This repository contains the analytics pipeline for the Kwanza Tukule study case project. The pipeline is designed to ingest, clean, transform,Analyze and visualize data from Google Sheets using Google Colab and Looker Studio. The pipeline is automated using GitHub Actions, which runs every 5 hours.

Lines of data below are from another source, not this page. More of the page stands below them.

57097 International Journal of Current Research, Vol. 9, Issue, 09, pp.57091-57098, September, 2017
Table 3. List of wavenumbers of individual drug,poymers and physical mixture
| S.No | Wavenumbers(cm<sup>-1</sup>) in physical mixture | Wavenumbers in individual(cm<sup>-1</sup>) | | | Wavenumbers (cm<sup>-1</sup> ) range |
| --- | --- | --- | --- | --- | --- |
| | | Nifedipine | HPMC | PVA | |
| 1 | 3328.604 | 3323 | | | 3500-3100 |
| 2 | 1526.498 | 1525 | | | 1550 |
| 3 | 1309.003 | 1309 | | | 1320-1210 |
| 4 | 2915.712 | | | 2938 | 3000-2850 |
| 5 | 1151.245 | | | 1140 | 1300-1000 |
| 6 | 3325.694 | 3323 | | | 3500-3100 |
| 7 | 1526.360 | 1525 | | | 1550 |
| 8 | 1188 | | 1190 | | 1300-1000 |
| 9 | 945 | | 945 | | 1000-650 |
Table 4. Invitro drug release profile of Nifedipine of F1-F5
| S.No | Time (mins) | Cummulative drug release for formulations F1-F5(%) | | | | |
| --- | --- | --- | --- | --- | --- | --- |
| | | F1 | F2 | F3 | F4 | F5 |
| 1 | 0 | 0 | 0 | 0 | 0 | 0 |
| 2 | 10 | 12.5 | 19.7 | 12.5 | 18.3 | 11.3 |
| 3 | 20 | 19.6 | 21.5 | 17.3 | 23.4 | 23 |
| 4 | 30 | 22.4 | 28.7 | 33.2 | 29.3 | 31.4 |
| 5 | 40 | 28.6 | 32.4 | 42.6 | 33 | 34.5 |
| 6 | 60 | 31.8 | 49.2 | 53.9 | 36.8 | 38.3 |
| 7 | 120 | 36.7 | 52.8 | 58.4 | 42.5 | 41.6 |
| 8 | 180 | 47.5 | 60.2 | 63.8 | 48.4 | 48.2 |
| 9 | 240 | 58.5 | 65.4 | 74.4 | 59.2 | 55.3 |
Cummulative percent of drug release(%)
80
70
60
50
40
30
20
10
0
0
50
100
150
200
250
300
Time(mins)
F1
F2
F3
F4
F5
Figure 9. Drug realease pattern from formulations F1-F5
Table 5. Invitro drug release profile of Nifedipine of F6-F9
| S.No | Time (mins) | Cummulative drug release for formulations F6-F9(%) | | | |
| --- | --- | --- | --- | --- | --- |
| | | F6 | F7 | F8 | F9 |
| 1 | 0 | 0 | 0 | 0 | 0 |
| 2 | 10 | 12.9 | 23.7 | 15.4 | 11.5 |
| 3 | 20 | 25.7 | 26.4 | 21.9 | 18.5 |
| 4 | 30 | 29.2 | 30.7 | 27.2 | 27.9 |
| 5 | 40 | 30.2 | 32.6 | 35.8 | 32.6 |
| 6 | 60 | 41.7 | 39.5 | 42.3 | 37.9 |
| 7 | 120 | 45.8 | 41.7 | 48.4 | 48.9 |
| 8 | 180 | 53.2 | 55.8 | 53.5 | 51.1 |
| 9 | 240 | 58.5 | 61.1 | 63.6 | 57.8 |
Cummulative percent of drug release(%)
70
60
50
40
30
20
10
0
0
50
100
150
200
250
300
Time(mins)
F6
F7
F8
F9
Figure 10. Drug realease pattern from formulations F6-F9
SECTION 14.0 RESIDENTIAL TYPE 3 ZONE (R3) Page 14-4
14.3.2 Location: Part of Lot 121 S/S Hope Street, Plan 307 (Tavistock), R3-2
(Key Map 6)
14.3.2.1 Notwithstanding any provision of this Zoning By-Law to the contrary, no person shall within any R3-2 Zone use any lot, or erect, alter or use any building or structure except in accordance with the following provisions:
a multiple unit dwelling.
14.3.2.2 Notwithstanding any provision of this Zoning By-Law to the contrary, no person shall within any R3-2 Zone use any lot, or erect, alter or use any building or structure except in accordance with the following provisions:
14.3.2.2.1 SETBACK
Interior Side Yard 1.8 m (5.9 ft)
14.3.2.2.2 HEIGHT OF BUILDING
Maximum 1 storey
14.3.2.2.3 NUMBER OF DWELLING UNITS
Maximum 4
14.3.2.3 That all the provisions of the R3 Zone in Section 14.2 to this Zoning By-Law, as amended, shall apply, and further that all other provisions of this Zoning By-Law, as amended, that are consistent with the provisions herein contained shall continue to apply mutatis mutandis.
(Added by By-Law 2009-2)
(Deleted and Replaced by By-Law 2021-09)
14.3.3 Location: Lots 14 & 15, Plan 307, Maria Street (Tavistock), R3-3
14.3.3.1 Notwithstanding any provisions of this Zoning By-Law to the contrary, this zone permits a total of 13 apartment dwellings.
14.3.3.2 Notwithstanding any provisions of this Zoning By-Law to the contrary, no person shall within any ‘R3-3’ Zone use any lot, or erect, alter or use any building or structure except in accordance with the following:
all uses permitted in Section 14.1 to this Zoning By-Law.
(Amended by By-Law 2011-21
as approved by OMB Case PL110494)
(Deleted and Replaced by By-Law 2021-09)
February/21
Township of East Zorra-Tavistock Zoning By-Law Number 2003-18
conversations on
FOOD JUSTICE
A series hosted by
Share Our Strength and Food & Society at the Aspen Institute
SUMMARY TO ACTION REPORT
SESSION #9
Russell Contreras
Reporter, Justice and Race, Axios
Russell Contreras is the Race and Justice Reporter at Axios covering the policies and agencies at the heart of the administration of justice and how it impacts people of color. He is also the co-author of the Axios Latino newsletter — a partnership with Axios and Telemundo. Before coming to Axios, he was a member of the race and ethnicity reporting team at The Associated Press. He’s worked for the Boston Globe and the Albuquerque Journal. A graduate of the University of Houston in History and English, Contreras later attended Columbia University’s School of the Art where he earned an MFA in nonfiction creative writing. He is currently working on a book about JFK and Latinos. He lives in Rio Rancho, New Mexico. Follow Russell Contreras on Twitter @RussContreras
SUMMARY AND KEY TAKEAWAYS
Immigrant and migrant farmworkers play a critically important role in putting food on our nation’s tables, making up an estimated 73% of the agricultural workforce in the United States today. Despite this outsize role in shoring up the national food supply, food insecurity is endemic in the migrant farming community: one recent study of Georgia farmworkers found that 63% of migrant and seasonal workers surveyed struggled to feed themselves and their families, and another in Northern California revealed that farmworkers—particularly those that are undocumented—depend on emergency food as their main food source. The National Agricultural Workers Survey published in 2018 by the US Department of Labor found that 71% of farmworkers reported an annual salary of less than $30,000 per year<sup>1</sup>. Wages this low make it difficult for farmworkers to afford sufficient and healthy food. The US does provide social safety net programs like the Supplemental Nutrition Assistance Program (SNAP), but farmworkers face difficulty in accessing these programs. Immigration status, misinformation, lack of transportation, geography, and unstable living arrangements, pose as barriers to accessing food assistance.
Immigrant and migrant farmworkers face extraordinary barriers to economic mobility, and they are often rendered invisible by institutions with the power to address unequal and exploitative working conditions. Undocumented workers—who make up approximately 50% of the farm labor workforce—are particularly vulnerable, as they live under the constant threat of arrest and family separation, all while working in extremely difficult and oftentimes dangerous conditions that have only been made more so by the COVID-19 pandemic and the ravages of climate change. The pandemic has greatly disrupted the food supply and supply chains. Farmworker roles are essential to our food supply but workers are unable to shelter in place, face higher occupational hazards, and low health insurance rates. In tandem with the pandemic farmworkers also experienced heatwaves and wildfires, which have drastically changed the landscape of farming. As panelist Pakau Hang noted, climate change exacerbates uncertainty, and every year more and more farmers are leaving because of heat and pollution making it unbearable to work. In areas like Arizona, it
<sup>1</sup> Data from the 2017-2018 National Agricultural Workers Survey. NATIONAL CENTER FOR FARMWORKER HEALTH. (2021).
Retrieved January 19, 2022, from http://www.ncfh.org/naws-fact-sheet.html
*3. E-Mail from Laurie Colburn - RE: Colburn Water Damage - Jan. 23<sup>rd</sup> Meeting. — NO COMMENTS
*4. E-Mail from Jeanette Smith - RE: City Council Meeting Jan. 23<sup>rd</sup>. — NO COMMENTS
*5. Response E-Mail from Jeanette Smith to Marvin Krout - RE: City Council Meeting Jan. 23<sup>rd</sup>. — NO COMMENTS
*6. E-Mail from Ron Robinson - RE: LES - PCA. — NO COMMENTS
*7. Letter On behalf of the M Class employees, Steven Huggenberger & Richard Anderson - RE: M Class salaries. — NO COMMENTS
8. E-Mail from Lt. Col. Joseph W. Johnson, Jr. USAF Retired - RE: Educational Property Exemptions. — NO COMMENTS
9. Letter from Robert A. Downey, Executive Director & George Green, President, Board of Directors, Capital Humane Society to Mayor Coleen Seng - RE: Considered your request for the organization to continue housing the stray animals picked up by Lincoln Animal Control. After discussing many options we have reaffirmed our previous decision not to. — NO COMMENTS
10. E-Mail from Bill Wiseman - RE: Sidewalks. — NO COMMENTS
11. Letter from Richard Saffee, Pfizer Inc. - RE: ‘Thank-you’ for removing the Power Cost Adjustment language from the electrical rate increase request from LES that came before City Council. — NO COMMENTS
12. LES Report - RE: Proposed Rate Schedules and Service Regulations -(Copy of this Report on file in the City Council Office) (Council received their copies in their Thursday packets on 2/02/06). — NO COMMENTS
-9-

The Kwanza Tukule Analytics Pipeline automates the process of:
- Data Ingestion: Pulling data from Google Sheets using the Google Sheets API.
- Data Cleaning ,Transformation, Analysis: Processing the data in Google Colab.
- Data Visualization: Visualizing the transformed data in Looker Studio.
The pipeline is scheduled to run every 5 hours using GitHub Actions.
Below is the architecture of the analytics pipeline:
- Data Source: Google Sheets.
- Ingestion: Data is pulled using the Google Sheets API.
- Cleaning and Transformation, Analysis: Performed in Google Colab.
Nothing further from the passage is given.